Zimbabwe Vice President Phelekezela Mphoko (L) and former Vice President Emmerson Mnangagwa (R). (Collage by Ntungamili NKomo)

Zimbabwe on Monday witnessed the dismissal of yet another vice president, once regarded as a strong successor to President Robert Mugabe.

Emmerson Mnangagwa follows in the footsteps of his predecessor, Joice Mujuru, who was similarly dismissed in 2014.

Mnangagwa has been embroiled in allegations of factionalism and disloyalty. Information Minister Simon Khaya Moyo delivered the news of his dismissal, to the media.

Former Zimbabwe VP Emmerson Mnangagwa
Former Zimbabwe VP Emmerson Mnangagwa

“His Excellency the President, R.G. Mugabe has exercised his powers to relieve honorable Vice President, E.D. Mnangagwa, of his position as vice president of the Republic of Zimbabwe, with immediate effect.

Input data -
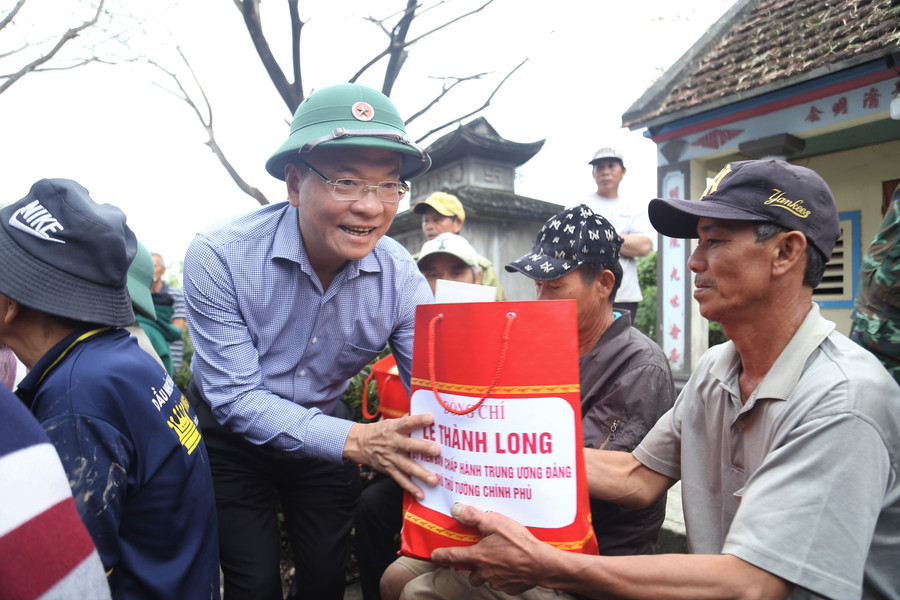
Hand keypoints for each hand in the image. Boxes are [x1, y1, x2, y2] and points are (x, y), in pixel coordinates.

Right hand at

Required action 1 -
Check each statement against the news report on Mnangagwa's dismissal. Answer yes or no, and quote the words of the report that decide it.
(a) Joice Mujuru was dismissed as vice president in 2014.
(b) The Justice Minister announced Mnangagwa's dismissal to the media.
(c) Mnangagwa's removal from office was set to take effect at a later date.
Required action 2 -
According to the news report on Mnangagwa's dismissal, what allegations had Mnangagwa been embroiled in?
Required action 3 -
Write the next few sentences of the news report on Mnangagwa's dismissal, picking up after its final sentence.
The material after the news report is separate from it.

Result 1 -
(a) Yes: "who was similarly dismissed in 2014."
(b) No: "Information Minister Simon Khaya Moyo delivered the news of his dismissal, to the media."
(c) No: "with immediate effect."

Result 2 -
Allegations of factionalism and disloyalty.

Result 3 -
Khaya Moyo cited “traits of disloyalty, disrespect and deceitfulness,” among the reasons for Mnangagwa’s dismissal. Until recently, Mnangagwa had been considered a leading candidate to succeed President Mugabe once he leaves office.

Mnangagwa’s journey to his dismissal closely resembles that of his predecessor, Joice Mujuru, who was dogged by rumors of corruption and plotting to overthrow the government, before being publicly called upon by First Lady Grace Mugabe to step down or face dismissal.

Indications of Mnangagwa’s pending dismissal became evident over the weekend, when President Mugabe, while addressing party supporters at a Presidential Youth Interface Rally in Bulawayo, angrily questioned if he had failed in picking Mnangagwa as vice president and declared he’d drop him, if that turned out to be the case.

At the same rally, Mrs. Mugabe cranked up the pressure on Mr. Mnangagwa, accusing him of organizing people to boo her while she addressed a rally, and a day later, labelling him a “liquidator,” who has had an eye on her husband’s seat since independence, in 1980.

Former Vice President Emmerson Mnangagwa, left, chats with Zimbabwean President Robert Mugabe after the swearing in ceremony at State House in Harare, Dec, 12, 2014.
Former Vice President Emmerson Mnangagwa, left, chats with Zimbabwean President Robert Mugabe after the swearing in ceremony at State House in Harare, Dec, 12, 2014.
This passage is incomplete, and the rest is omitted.